| Task to carry out |
Quote the records exactly, starting at the first line and stopping after the line with "honlapon, valamint a Kégli Fonyód Apar"; skip the pictures.
⁂
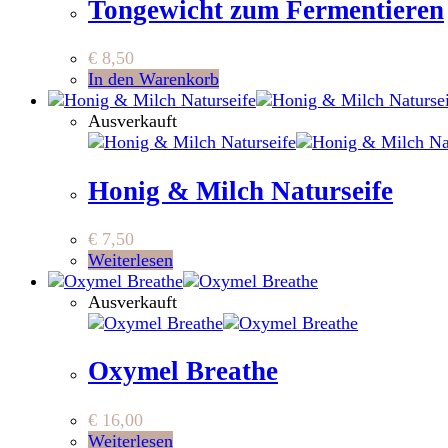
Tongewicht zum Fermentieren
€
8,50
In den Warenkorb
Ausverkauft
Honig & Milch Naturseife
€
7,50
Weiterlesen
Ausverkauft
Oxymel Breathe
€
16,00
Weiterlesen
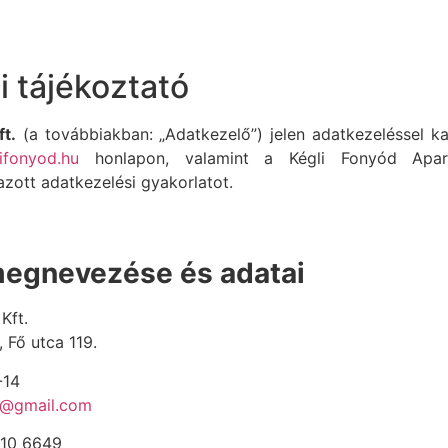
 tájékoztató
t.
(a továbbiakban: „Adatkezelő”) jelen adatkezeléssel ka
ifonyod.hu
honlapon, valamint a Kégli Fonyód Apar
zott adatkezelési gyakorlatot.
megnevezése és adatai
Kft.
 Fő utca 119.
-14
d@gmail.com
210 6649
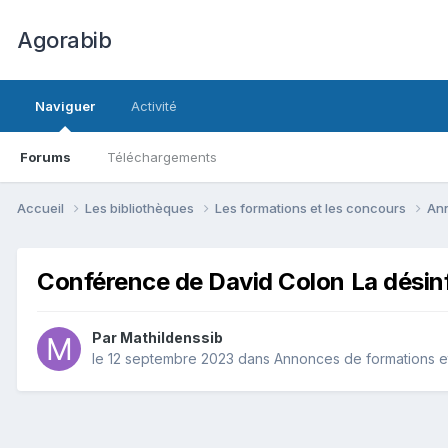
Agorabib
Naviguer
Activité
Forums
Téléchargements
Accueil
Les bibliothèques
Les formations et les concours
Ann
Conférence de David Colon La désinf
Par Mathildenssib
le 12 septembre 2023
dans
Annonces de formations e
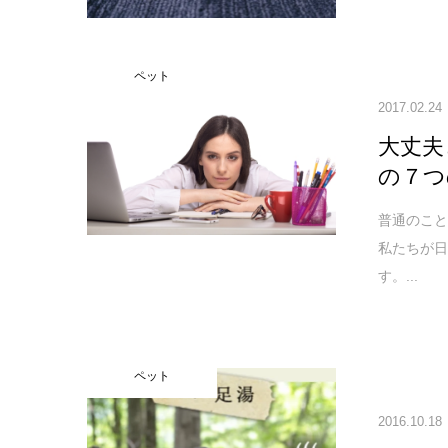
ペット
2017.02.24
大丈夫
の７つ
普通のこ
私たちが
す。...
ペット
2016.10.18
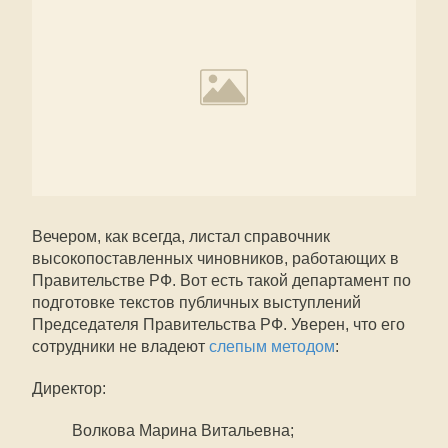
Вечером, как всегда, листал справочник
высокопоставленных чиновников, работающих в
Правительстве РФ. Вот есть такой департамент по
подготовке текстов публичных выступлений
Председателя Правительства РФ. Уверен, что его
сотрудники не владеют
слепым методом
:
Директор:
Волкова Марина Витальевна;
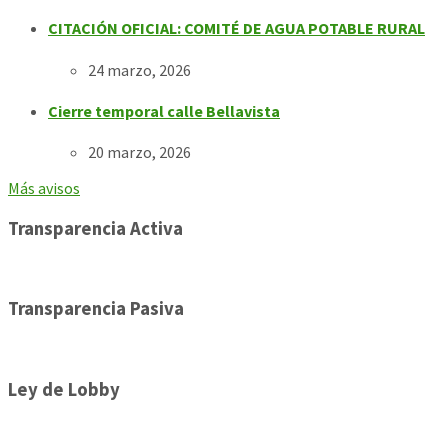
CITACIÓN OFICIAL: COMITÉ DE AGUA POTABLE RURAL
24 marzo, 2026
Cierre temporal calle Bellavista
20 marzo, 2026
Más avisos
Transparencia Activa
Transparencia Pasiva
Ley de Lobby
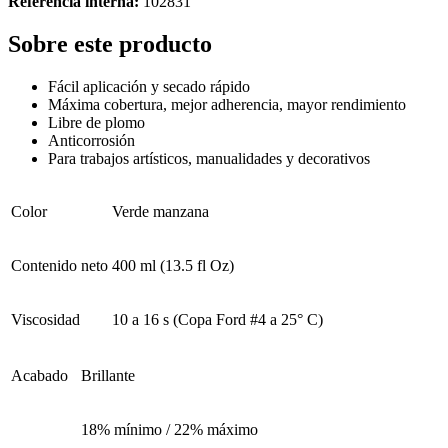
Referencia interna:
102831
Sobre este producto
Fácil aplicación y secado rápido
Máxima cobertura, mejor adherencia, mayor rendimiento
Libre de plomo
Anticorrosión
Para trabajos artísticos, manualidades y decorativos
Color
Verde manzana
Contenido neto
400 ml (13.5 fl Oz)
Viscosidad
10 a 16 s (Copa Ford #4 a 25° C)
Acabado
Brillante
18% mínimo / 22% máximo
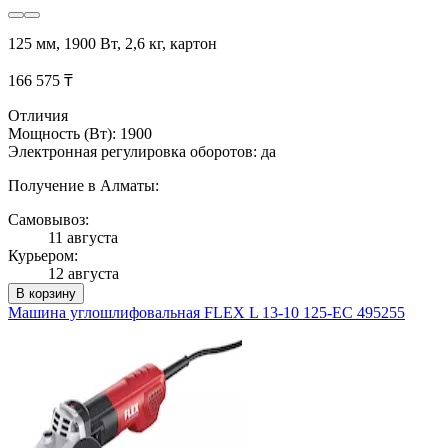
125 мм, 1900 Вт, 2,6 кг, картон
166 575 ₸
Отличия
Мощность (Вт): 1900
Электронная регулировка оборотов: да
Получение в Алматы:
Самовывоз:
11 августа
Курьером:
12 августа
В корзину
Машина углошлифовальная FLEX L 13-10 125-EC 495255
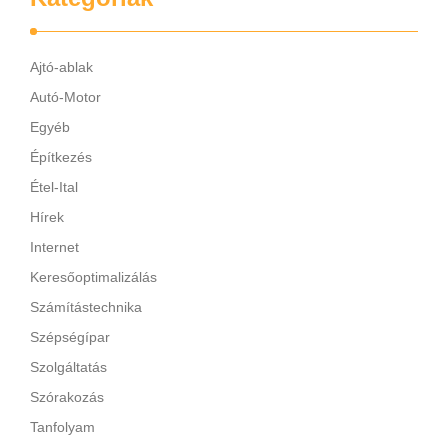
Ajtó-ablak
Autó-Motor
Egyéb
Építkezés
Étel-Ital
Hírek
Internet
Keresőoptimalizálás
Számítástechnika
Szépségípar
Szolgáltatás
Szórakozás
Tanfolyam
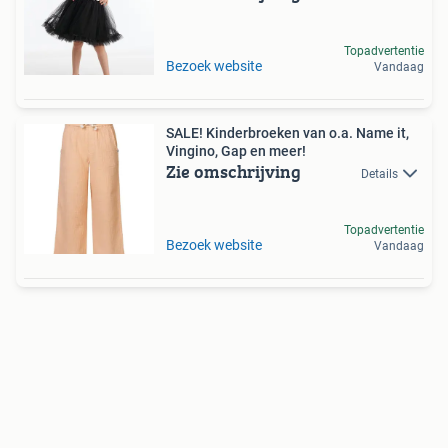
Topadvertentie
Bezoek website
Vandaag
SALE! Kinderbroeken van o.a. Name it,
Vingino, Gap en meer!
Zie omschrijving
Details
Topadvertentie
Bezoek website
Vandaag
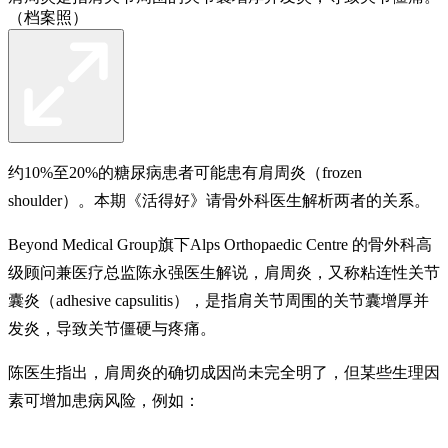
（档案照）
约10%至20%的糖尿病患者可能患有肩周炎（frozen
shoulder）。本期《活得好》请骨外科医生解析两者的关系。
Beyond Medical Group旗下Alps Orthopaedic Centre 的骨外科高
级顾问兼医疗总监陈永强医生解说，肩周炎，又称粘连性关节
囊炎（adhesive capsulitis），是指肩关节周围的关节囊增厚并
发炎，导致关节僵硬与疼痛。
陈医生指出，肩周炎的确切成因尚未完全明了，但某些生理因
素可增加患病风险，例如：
⁂
| Task response |
Tongewicht zum Fermentieren
€
8,50
In den Warenkorb
Ausverkauft
Honig & Milch Naturseife
€
7,50
Weiterlesen
Ausverkauft
Oxymel Breathe
€
16,00
Weiterlesen
 tájékoztató
t.
(a továbbiakban: „Adatkezelő”) jelen adatkezeléssel ka
ifonyod.hu
honlapon, valamint a Kégli Fonyód Apar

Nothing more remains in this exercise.